# Ronda Matic? Nos Movts Cased In Mp



## w.h.s (Mar 1, 2008)

as in value & reliability? seen in o&w mp case on auction site Â£65 , any thoughts chaps, dont mind as a cheap beater will this movt support mkii mod parts?


----------



## William_Wilson (May 21, 2007)

I bought one of these last year. It was from Trias through a German dealer. It looks like an O&W, same sort of dial, hands and fake military markings on the back. The Ronda-Matic is an automatic that does not hack. The price I paid, as I recall, was similar to what you said.
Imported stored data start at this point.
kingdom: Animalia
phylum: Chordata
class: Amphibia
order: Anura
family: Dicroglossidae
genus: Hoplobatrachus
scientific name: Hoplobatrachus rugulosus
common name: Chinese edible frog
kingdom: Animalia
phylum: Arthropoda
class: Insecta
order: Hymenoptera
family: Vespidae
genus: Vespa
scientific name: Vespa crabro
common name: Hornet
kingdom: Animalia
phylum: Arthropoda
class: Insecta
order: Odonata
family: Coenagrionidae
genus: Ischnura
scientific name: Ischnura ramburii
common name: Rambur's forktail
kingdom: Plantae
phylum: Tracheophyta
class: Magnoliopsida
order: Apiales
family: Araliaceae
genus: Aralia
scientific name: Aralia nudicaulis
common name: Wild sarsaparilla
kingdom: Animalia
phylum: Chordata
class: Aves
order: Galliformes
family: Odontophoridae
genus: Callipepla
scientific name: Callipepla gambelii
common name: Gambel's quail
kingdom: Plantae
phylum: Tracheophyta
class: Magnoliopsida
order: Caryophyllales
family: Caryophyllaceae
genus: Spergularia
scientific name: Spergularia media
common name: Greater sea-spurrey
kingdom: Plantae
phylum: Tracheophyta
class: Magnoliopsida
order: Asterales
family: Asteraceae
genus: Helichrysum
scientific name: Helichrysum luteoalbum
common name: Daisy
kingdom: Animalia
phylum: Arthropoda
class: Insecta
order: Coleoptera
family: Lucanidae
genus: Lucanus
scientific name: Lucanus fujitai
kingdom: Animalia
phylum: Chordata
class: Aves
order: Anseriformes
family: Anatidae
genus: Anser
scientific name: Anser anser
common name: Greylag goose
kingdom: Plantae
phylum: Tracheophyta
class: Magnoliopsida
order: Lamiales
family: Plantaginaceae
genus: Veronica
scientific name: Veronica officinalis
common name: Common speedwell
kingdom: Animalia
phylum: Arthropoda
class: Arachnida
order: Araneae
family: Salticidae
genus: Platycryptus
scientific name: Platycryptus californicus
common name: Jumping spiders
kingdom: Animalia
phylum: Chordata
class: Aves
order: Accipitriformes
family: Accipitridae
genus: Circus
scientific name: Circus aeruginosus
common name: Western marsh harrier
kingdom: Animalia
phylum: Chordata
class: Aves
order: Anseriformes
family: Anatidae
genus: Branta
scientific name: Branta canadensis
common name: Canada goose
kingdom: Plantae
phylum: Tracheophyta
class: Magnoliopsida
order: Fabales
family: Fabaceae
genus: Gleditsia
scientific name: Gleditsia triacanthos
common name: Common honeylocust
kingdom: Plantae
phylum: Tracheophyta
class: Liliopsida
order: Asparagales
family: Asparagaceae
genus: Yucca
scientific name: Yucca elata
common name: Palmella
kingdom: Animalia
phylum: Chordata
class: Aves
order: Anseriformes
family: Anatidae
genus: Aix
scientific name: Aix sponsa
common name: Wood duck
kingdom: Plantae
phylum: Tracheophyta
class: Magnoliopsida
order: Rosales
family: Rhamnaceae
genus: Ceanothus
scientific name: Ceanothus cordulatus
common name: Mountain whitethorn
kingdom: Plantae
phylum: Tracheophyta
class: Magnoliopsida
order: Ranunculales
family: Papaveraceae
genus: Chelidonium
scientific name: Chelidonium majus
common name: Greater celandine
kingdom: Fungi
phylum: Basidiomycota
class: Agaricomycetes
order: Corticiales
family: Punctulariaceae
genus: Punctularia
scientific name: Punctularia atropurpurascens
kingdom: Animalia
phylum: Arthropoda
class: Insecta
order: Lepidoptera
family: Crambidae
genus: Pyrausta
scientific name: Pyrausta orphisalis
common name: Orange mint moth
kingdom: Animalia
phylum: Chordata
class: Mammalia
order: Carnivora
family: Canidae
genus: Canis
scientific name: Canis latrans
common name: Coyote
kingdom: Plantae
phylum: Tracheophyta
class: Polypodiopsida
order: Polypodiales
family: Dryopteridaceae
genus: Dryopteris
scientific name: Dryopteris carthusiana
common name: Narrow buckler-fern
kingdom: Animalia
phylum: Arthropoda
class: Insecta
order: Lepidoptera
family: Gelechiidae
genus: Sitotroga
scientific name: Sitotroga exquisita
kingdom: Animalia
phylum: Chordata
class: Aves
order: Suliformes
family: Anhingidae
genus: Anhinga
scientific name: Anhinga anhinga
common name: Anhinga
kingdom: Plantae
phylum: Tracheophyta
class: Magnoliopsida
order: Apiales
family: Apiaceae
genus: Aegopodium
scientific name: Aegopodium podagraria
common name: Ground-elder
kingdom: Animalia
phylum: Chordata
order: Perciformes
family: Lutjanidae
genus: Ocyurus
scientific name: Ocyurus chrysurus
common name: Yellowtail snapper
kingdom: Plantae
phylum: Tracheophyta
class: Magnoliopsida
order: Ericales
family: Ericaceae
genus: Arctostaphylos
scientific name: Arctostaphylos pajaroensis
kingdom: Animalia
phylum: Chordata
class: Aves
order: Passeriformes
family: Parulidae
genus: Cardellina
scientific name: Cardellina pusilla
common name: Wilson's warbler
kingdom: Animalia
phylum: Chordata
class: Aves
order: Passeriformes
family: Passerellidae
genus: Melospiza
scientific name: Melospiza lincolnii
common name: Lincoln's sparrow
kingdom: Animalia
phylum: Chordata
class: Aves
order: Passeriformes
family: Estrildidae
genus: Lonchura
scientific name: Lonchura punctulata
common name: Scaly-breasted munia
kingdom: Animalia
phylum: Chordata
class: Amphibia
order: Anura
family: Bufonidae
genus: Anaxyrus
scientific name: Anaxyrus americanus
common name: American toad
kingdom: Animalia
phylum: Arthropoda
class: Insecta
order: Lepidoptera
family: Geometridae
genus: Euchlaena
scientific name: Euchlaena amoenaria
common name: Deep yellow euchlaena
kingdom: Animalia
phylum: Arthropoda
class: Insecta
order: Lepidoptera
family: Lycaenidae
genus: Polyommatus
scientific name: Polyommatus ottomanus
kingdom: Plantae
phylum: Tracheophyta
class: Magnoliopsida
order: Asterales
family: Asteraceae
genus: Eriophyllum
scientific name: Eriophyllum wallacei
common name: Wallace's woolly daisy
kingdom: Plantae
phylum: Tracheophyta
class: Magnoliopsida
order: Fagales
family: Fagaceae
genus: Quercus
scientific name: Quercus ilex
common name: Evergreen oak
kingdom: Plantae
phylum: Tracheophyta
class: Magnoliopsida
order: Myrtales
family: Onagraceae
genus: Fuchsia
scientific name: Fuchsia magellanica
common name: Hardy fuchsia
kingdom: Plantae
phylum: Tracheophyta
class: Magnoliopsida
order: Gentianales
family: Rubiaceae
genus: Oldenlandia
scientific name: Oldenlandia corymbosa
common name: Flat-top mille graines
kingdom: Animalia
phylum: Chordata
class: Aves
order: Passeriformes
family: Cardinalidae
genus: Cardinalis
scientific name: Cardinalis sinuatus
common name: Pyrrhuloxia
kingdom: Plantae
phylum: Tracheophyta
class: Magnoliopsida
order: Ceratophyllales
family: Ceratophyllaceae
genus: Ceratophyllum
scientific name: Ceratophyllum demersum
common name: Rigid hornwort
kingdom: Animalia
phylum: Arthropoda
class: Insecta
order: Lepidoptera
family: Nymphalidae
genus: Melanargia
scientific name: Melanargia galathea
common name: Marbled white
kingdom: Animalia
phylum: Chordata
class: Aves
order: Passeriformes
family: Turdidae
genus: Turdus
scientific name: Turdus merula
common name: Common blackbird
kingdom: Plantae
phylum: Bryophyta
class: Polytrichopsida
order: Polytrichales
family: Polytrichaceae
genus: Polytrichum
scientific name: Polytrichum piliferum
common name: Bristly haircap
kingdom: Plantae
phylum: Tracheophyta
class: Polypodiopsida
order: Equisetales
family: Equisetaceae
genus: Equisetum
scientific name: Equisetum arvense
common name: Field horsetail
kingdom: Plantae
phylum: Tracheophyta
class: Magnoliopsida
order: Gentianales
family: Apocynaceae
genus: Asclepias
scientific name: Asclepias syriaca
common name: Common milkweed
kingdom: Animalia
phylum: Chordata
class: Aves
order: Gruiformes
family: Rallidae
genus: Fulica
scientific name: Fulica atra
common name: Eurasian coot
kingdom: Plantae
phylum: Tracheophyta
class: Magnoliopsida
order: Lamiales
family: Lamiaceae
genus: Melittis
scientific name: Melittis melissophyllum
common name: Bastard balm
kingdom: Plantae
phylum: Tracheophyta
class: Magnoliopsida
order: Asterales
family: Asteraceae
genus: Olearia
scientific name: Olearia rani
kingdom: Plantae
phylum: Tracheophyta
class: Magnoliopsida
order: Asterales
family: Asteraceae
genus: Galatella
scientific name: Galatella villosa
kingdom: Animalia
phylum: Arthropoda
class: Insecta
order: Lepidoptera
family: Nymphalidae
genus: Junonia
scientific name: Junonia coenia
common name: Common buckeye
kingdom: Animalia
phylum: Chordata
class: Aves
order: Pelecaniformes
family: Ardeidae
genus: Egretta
The watch looks good but has a problem. It will sometimes stop. It has done this on my wrist and sitting in a drawer. Give it a couple of taps and it goes again. Mine came with a two year warranty, I just have not sent it back yet.










This has been my experience. I don't know if it is common.

Later,

William


----------



## jasonm (Nov 22, 2003)

w.h.s said:


> as in value & reliability? seen in o&w mp case on auction site Â£65 , any thoughts chaps, dont mind as a cheap beater will this movt support mkii mod parts?


Nope....

The MK11 made parts are based around the ETA 2824 for dial posts/diameters etc....


----------



## DaveE (Feb 24, 2003)

It's interesting that a MP with yet another movement has been found. I've got the O&W iterations with AS 2063 and ETA 2801. Roy sells these and the ETA 2824 version. However, I have never heard of a Rondamatic version. I'm not sure if the case is the same though.

IIRC, MWC used to sell watches almost identical to the O&W Valjoux 7765 chronographs. However, I note that they no longer stock any.


----------